Of the 39 killed in the Reina attack, 27 were foreigners including citizens from Lebanon, Saudi Arabia, Israel, Iraq and Morocco who had gone to the club to celebrate New Year. Seventy-nine people were wounded.

With the trial taking place under high security, Turkish special forces soldiers were deployed on the balconies of a minaret of a nearby mosque to observe the area.

Uzbeks implicated in attacks

Masharipov, who used the IS codename Abu Mohammed Horasani, was just one of several nationals of the ex-Soviet state of Uzbekistan implicated in jihadist attacks this year.

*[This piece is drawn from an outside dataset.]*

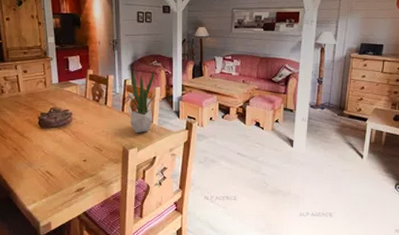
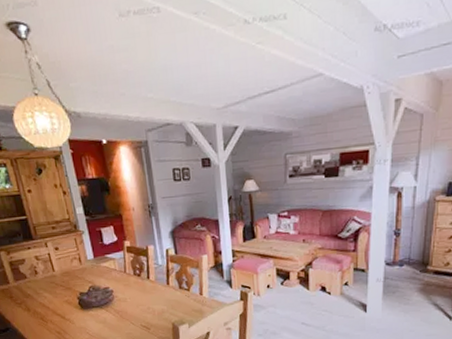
potted plant: present [127,69,157,134] -> none [170,235,204,309]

An Uzbek man in October used a truck to mow people down on a New York street, ultimately killing eight according to terror charges. An Uzbek national was arrested after a truck attack in Stockholm in April that killed four people.

The overwhelmingly Muslim Central Asian state was ruled since independence under the tight secular regime of Islam Karimov who clamped down on Islamist dissent and died in September 2016.

The majority of the other suspects on trial are also foreigners, including Uighur Chinese and other nationals of Central Asian states.

Turkey was battered by repeated attacks by jihadist and Kurdish extremists in 2016. However, there has been no large-scale attack comparable to the Reina atrocity since.

Istanbul and Ankara remain under the tightest security and the authorities repeatedly claim that major plots have been foiled and hundreds of jihadist suspects detained.

Badly damaged in the assault, the Reina nightclub, once the haunt of Istanbul football stars and soap opera icons, was demolished in May on the grounds it had violated local construction legislation.